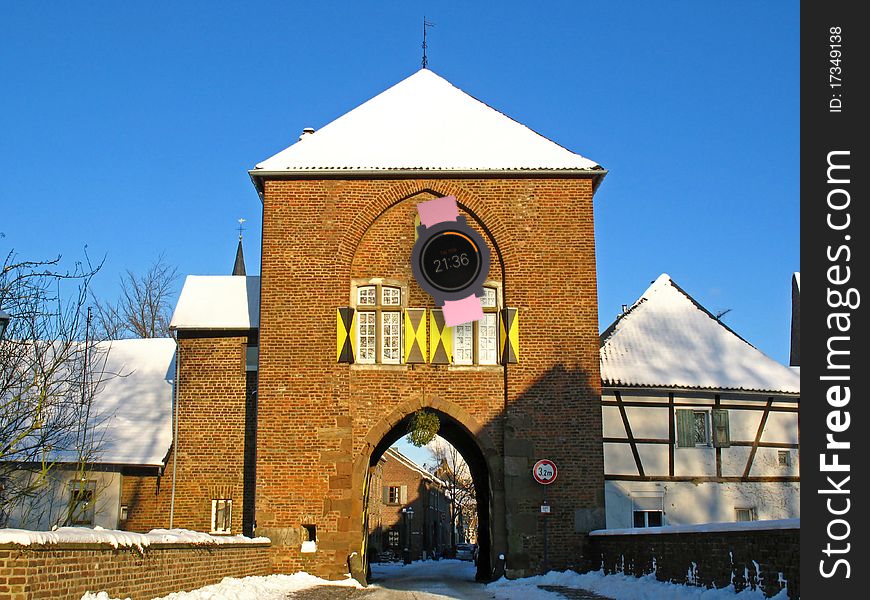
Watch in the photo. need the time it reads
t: 21:36
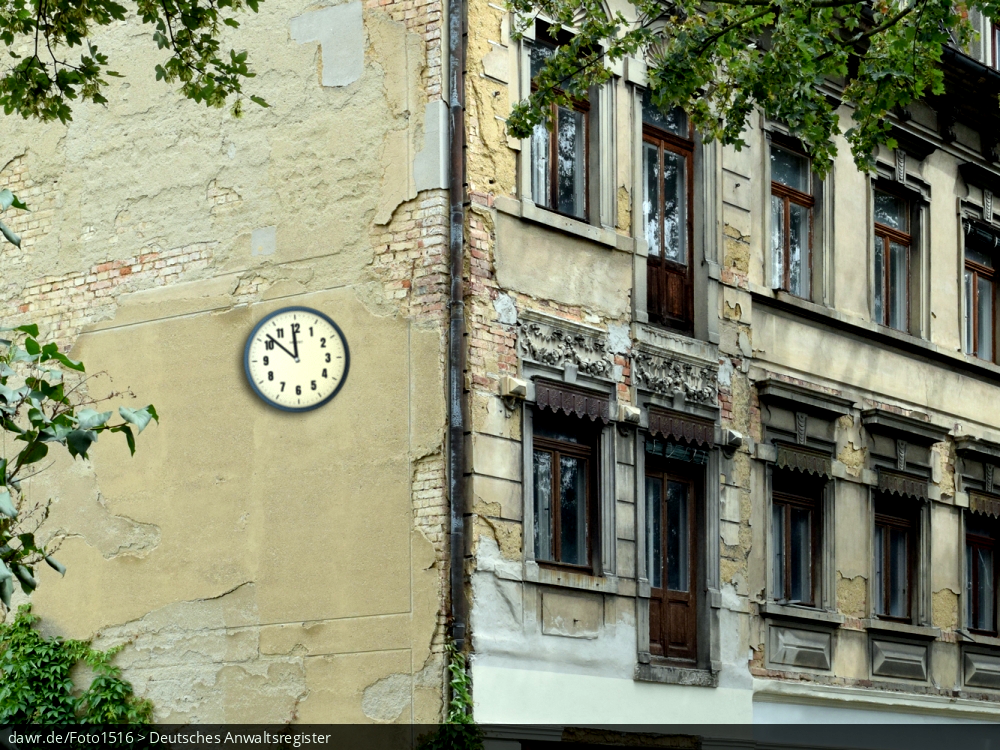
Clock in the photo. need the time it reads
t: 11:52
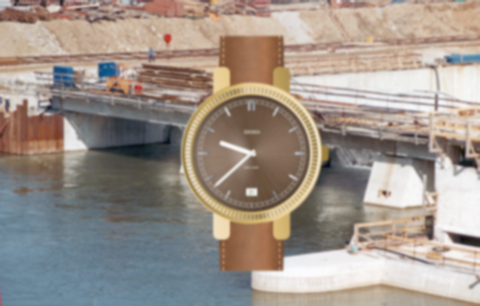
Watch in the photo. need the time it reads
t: 9:38
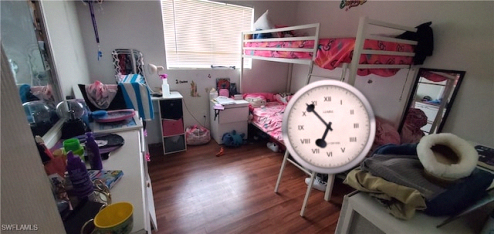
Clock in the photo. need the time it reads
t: 6:53
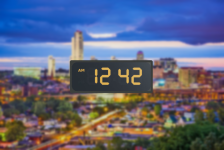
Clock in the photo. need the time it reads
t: 12:42
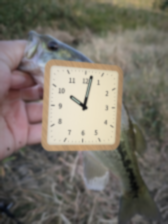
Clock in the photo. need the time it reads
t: 10:02
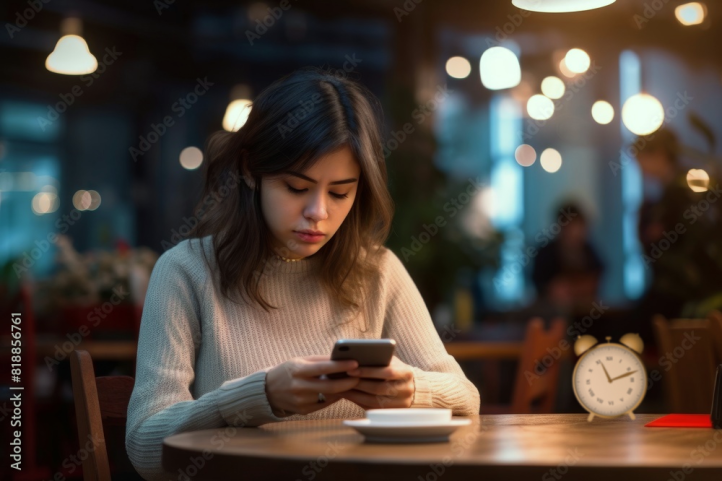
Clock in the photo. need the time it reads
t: 11:12
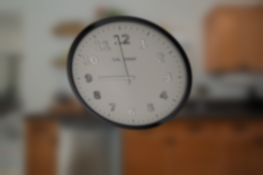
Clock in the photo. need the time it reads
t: 8:59
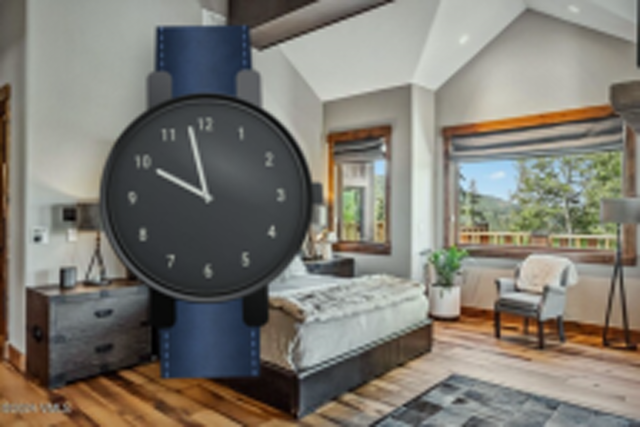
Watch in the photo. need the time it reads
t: 9:58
▬▬▬▬▬▬
Turn the rows above into a JSON list of strings with one string per line. Skip blank lines and leave out the pictures.

[
  "Watch in the photo. need the time it reads",
  "t: 21:36",
  "Clock in the photo. need the time it reads",
  "t: 11:52",
  "Watch in the photo. need the time it reads",
  "t: 9:38",
  "Clock in the photo. need the time it reads",
  "t: 6:53",
  "Clock in the photo. need the time it reads",
  "t: 12:42",
  "Clock in the photo. need the time it reads",
  "t: 10:02",
  "Clock in the photo. need the time it reads",
  "t: 11:12",
  "Clock in the photo. need the time it reads",
  "t: 8:59",
  "Watch in the photo. need the time it reads",
  "t: 9:58"
]